Description of the task :: Copy out the entire IRF5 interactome abstract below word for word, including its title.

Quoted passage ::
==========

The Interferon Regulatory Factor 5 (IRF5) interactome: investigating the role of co-factors in regulation of inflammation

Abstract

Interferon Regulatory Factor 5 (IRF5) is a key transcription factor that regulates inflammatory responses by acting as a mediator of macrophage plasticity. IRF5 is expressed at high levels in pro-inflammatory (M1) macrophages where it drives expression of characteristic M1 markers, such as IL-12p40, IL-12p35 and IL-23p19, and inhibits expression of typical markers of anti-inflammatory (M2) macrophages, like IL-10. In this way, IRF5 polarises macrophages towards a pro-inflammatory phenotype. There are two modes of IRF5 activity: 1) direct binding to Interferon Stimulated Response Element (ISRE) sites in the DNA, and 2) indirect recruitment via protein- protein interactions. IRF5 can be indirectly recruited via interactions with the RelA subunit of Nuclear Factor kappa B (NFκB) at multiple inflammatory loci genome- wide, including Tnf. This suggests protein-protein interactions between the two factors are of great importance for driving inflammatory gene expression. My research shows the IRF Association Domain (IAD) of IRF5 and the Dimerisation Domain (DD) of RelA form an interaction interface between the two proteins. I have identified a short peptide, a region of IRF5 IAD sequence, that can bind to RelA, and hypothesise this peptide could block IRF5-RelA interactions, potentially dampening expression of inflammatory mediators co-regulated by these two factors. I have also identified a novel co-factor of IRF5: Krüppel Associated Protein 1 (KAP1) by a proteomic screen consisting of affinity purification coupled to mass spectrometry. The IRF5-KAP1 complex is present in M1 macrophages, and absence of KAP1 in this cell type results in prolonged TNF secretion, suggesting that KAP1 is important for ‘switching off’ Tnf gene expression. Further investigation showed KAP1 is important for regulation of a heterochromatin (H3K9me3) environment downstream of the Tnf locus. By understanding the IRF5 interactome, we hope to unravel and potentially manipulate the determinants of IRF5’s key role in inflammation in a cell-type and activity-specific manner.

==========

Raw data ::
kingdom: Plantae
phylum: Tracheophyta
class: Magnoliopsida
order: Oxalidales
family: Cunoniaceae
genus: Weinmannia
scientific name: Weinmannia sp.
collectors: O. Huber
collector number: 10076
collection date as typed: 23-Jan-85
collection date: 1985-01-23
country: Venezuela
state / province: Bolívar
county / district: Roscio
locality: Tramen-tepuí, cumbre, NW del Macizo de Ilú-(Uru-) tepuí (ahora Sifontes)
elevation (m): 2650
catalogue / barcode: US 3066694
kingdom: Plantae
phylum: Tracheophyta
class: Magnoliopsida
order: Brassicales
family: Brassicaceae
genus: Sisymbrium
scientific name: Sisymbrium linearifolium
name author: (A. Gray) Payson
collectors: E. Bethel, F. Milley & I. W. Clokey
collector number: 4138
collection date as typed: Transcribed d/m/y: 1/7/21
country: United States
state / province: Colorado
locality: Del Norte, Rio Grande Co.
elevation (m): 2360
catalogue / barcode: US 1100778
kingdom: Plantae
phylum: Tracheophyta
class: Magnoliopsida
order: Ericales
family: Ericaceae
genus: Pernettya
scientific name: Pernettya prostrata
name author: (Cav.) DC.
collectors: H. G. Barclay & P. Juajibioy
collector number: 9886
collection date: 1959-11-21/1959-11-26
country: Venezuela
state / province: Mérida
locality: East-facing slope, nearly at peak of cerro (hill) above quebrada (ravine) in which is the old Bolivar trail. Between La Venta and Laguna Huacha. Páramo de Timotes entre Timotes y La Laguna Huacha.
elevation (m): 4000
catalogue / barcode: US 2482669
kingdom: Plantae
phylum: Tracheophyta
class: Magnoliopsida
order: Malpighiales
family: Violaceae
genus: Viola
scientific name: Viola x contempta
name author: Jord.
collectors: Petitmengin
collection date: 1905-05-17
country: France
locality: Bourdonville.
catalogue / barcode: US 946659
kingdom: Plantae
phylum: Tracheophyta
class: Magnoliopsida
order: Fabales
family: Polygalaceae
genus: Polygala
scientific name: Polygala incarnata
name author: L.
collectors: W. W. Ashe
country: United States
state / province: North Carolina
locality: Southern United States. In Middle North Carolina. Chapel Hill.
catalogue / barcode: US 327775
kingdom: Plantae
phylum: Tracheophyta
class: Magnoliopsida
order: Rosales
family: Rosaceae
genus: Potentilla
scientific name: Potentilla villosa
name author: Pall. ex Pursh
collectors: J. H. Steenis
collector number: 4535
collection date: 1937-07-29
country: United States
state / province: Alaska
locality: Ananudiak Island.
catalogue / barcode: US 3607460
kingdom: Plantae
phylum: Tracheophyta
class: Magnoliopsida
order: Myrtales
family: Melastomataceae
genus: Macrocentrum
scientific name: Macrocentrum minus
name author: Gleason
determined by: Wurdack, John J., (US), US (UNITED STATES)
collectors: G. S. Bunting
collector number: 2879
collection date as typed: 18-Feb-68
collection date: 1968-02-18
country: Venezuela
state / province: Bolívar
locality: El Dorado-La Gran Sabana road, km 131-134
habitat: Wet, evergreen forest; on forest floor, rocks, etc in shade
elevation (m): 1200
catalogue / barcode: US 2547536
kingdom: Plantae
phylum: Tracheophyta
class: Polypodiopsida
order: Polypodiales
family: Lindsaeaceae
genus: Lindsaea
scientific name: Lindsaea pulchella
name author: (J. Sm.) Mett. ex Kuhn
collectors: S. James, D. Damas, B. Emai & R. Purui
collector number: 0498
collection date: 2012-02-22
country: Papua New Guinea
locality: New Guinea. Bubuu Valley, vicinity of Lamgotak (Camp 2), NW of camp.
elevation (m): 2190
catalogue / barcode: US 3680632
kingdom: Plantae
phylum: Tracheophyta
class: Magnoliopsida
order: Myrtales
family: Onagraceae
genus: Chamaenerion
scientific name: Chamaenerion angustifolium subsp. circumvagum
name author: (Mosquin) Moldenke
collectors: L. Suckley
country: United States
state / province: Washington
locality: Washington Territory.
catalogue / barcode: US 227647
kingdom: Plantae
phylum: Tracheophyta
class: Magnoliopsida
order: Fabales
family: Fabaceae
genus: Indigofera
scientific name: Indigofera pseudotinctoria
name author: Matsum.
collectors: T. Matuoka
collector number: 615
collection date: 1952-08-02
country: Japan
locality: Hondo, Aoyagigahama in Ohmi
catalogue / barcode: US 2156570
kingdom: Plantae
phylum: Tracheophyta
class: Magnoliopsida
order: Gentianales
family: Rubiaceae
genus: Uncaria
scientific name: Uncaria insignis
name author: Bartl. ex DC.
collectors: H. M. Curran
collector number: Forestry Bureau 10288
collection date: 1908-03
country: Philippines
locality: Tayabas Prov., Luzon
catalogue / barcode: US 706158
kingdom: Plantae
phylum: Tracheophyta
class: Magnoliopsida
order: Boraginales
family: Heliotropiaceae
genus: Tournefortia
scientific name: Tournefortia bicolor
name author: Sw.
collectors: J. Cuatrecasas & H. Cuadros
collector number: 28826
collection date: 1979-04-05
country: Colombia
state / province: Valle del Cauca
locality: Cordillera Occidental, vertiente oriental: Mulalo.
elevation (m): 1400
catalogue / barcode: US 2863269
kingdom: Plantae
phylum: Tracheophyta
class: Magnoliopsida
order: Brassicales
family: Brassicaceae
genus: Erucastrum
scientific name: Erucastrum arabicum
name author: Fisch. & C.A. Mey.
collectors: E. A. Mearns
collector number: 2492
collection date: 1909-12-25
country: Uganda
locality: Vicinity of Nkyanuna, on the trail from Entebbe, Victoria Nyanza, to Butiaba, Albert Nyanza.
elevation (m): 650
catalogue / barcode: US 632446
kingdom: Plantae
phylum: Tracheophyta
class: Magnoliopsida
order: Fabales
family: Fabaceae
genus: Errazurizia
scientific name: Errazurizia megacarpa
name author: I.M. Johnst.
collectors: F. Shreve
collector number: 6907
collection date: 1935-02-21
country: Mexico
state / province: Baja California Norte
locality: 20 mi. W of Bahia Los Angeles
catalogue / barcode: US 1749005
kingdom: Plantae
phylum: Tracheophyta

==========

Solution to this problem ::
The Interferon Regulatory Factor 5 (IRF5) interactome: investigating the role of co-factors in regulation of inflammation

Abstract

Interferon Regulatory Factor 5 (IRF5) is a key transcription factor that regulates inflammatory responses by acting as a mediator of macrophage plasticity. IRF5 is expressed at high levels in pro-inflammatory (M1) macrophages where it drives expression of characteristic M1 markers, such as IL-12p40, IL-12p35 and IL-23p19, and inhibits expression of typical markers of anti-inflammatory (M2) macrophages, like IL-10. In this way, IRF5 polarises macrophages towards a pro-inflammatory phenotype. There are two modes of IRF5 activity: 1) direct binding to Interferon Stimulated Response Element (ISRE) sites in the DNA, and 2) indirect recruitment via protein- protein interactions. IRF5 can be indirectly recruited via interactions with the RelA subunit of Nuclear Factor kappa B (NFκB) at multiple inflammatory loci genome- wide, including Tnf. This suggests protein-protein interactions between the two factors are of great importance for driving inflammatory gene expression. My research shows the IRF Association Domain (IAD) of IRF5 and the Dimerisation Domain (DD) of RelA form an interaction interface between the two proteins. I have identified a short peptide, a region of IRF5 IAD sequence, that can bind to RelA, and hypothesise this peptide could block IRF5-RelA interactions, potentially dampening expression of inflammatory mediators co-regulated by these two factors. I have also identified a novel co-factor of IRF5: Krüppel Associated Protein 1 (KAP1) by a proteomic screen consisting of affinity purification coupled to mass spectrometry. The IRF5-KAP1 complex is present in M1 macrophages, and absence of KAP1 in this cell type results in prolonged TNF secretion, suggesting that KAP1 is important for ‘switching off’ Tnf gene expression. Further investigation showed KAP1 is important for regulation of a heterochromatin (H3K9me3) environment downstream of the Tnf locus. By understanding the IRF5 interactome, we hope to unravel and potentially manipulate the determinants of IRF5’s key role in inflammation in a cell-type and activity-specific manner.